──────── TEXTE ────────
Les Verts ont le vent en poupe et rêvent même de Conseil fédéral. Mais plus l’environnement s’installe au coeur des débats, plus ils se font confisquer leur fond de commerce. Les écolos, bientôt victimes du réchauffement climatique?
Donc le vert est à la mode. Tellement qu’un Daniel Brélaz se voit déjà habillé en taille CF (conseiller fédéral) et que les écologistes vaudois veulent se battre tout seuls, comme des grands, pour doubler leur représentation au Conseil d’Etat, renvoyant les alliés socialistes dans les bras de Zysiadis. Avec ce vieux slogan destiné à montrer que le temps des alliances et des calculs est terminé: «Ni à gauche ni à droite, mais devant».
Même si, à Berne, dans l’optique d’un siège au Conseil fédéral, il faudra négocier serré avec le PS et le PDC. Et que, plutôt que devant, les écologistes batifolent surtout de tous les côtés.
D’un centrisme mou plus proche du PDC que du PS, jusqu’à un anarchisme libertaire à gauche de la gauche. Certains, comme le charismatique syndic de Lausanne, sont carrément hors catégorie et représentent surtout eux-mêmes. Brélaz d’ailleurs, selon la distinction historique des Verts allemands entre «fundi» et «realo», se définit lui-même comme «hyperrealo» et s’est prononcé en vain, au nom de cet hyperréalisme, contre la double candidature verte au Conseil d’Etat vaudois.
Mais le principal obstacle au triomphe programmé de la vague verte réside peut-être dans les raisons mêmes de son succès actuel: son cheval de bataille — la défense de l’environnement — a pris une telle importance sur les scènes nationales comme dans le grand raout mondialisé (spectre du réchauffement climatique oblige) que, vert, chacun le devient ou prétend l’avoir toujours été.
Une écologie parallèle s’affirme de plus en plus, proche du centre et de la droite, et qui compte, pour la lutte contre le réchauffement, sur l’initiative privée, qui serait, dans ce domaine là aussi, plus efficace que l’Etat.
──────── DONNÉES EXTRAITES ────────
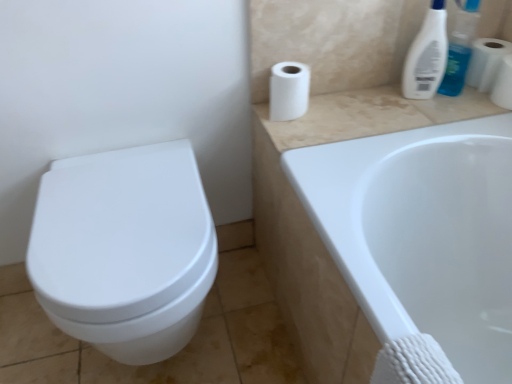
Question: From a real-world perspective, is white glossy toilet at left positioned under beige marble counter top at upper right based on gravity?

Choices:
 (A) no
 (B) yes

Answer: (B)

Question: Does white glossy toilet at left come behind beige marble counter top at upper right?

Choices:
 (A) yes
 (B) no

Answer: (B)

Question: Is white glossy toilet at left positioned beyond the bounds of beige marble counter top at upper right?

Choices:
 (A) yes
 (B) no

Answer: (A)

Question: Does white glossy toilet at left have a lesser height compared to beige marble counter top at upper right?

Choices:
 (A) no
 (B) yes

Answer: (A)

Question: Is white glossy toilet at left far away from beige marble counter top at upper right?

Choices:
 (A) yes
 (B) no

Answer: (B)

Question: From the image's perspective, is white glossy toilet at left located beneath beige marble counter top at upper right?

Choices:
 (A) yes
 (B) no

Answer: (A)

Question: Does white matte toilet paper at upper right, which ranks as the 2th toilet paper in right-to-left order, contain white matte toilet paper at upper right, which is the 1th toilet paper in left-to-right order?

Choices:
 (A) no
 (B) yes

Answer: (A)

Question: From a real-world perspective, is white matte toilet paper at upper right, the 2th toilet paper from the left, positioned under white matte toilet paper at upper right, acting as the 3th toilet paper starting from the right, based on gravity?

Choices:
 (A) yes
 (B) no

Answer: (B)

Question: Considering the relative sizes of white matte toilet paper at upper right, which ranks as the 2th toilet paper in right-to-left order, and white matte toilet paper at upper right, acting as the 3th toilet paper starting from the right, in the image provided, is white matte toilet paper at upper right, which ranks as the 2th toilet paper in right-to-left order, bigger than white matte toilet paper at upper right, acting as the 3th toilet paper starting from the right,?

Choices:
 (A) no
 (B) yes

Answer: (A)

Question: Is white matte toilet paper at upper right, which ranks as the 2th toilet paper in right-to-left order, smaller than white matte toilet paper at upper right, which is the 1th toilet paper in left-to-right order?

Choices:
 (A) yes
 (B) no

Answer: (A)

Question: Are white matte toilet paper at upper right, which ranks as the 2th toilet paper in right-to-left order, and white matte toilet paper at upper right, which is the 1th toilet paper in left-to-right order, far apart?

Choices:
 (A) yes
 (B) no

Answer: (B)

Question: Is white matte toilet paper at upper right, which ranks as the 2th toilet paper in right-to-left order, behind white matte toilet paper at upper right, acting as the 3th toilet paper starting from the right?

Choices:
 (A) yes
 (B) no

Answer: (A)

Question: Is white matte toilet paper at upper right, which is the 1th toilet paper in left-to-right order, at the left side of white glossy toilet at left?

Choices:
 (A) no
 (B) yes

Answer: (A)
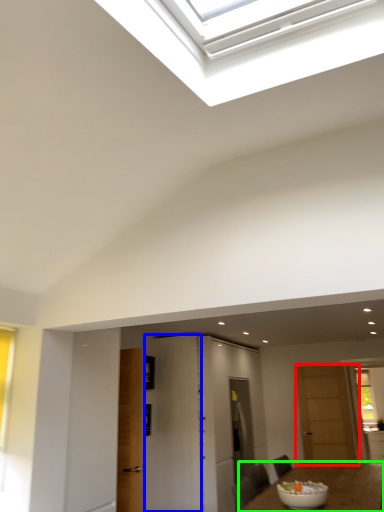
Question: Estimate the real-world distances between objects in this image. Which object is farther from door (highlighted by a red box), door (highlighted by a blue box) or table (highlighted by a green box)?

Choices:
 (A) door
 (B) table

Answer: (A)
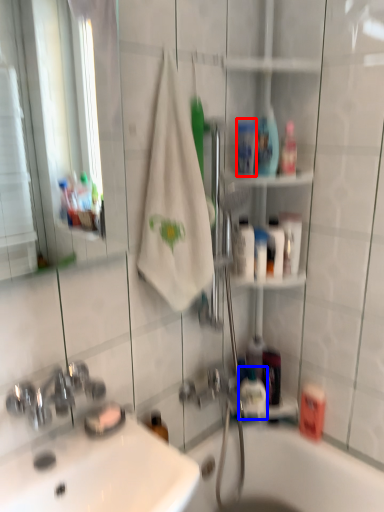
Question: Which of the following is the farthest to the observer, mouthwash (highlighted by a red box) or mouthwash (highlighted by a blue box)?

Choices:
 (A) mouthwash
 (B) mouthwash

Answer: (B)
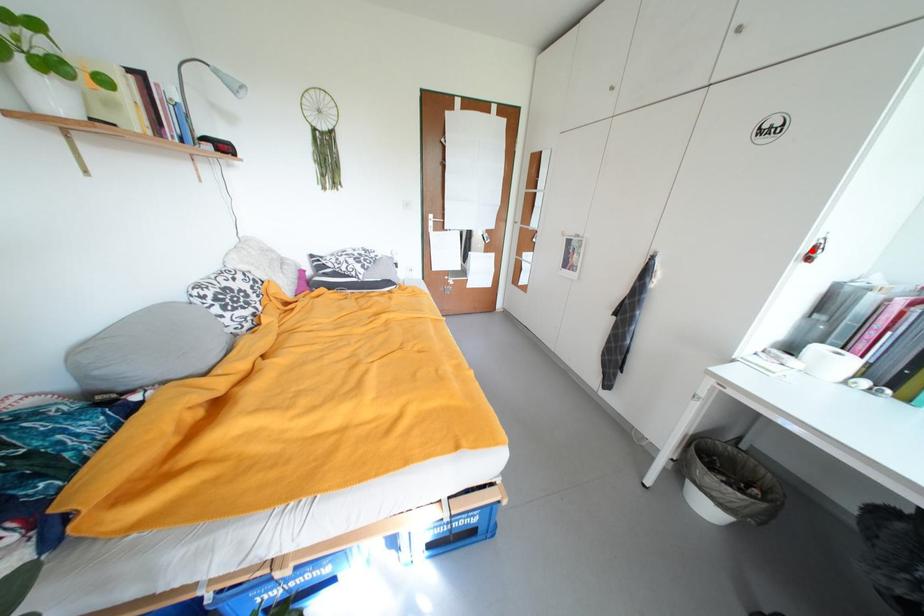
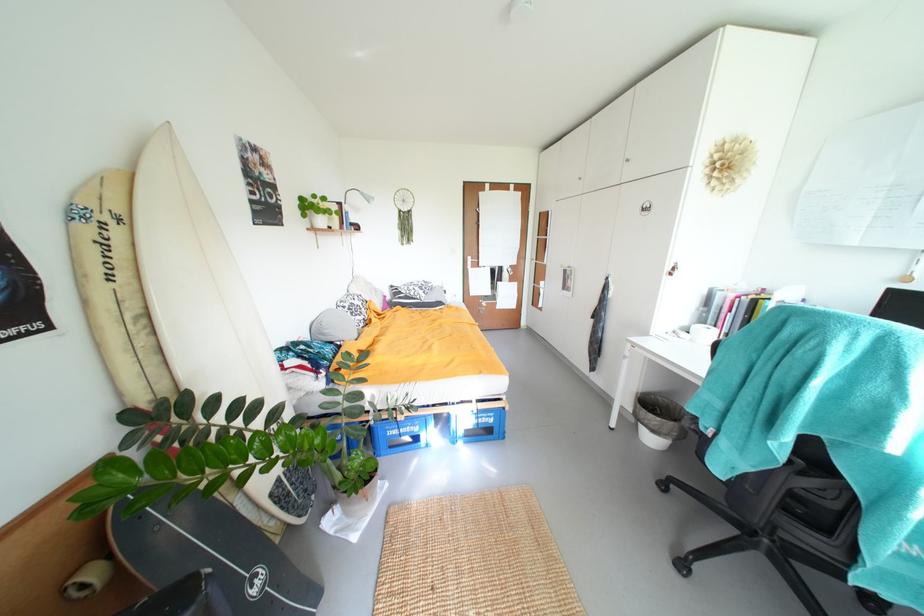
────────
Pour chacune des affirmations suivantes, précisez si elle concorde avec le texte sur les Verts, en répondant par oui ou par non et en citant exactement les mots du texte qui tranchent. 1. Daniel Brélaz se qualifie lui-même d'« hyperrealo ». 2. Brélaz a soutenu la double candidature verte au Conseil d'Etat vaudois. 3. L'écologie parallèle proche du centre et de la droite mise sur l'Etat plutôt que sur l'initiative privée pour lutter contre le réchauffement.

1. Oui : « se définit lui-même comme «hyperrealo» »
2. Non : « s’est prononcé en vain, au nom de cet hyperréalisme, contre la double candidature verte au Conseil d’Etat vaudois »
3. Non : « qui compte, pour la lutte contre le réchauffement, sur l’initiative privée, qui serait, dans ce domaine là aussi, plus efficace que l’Etat »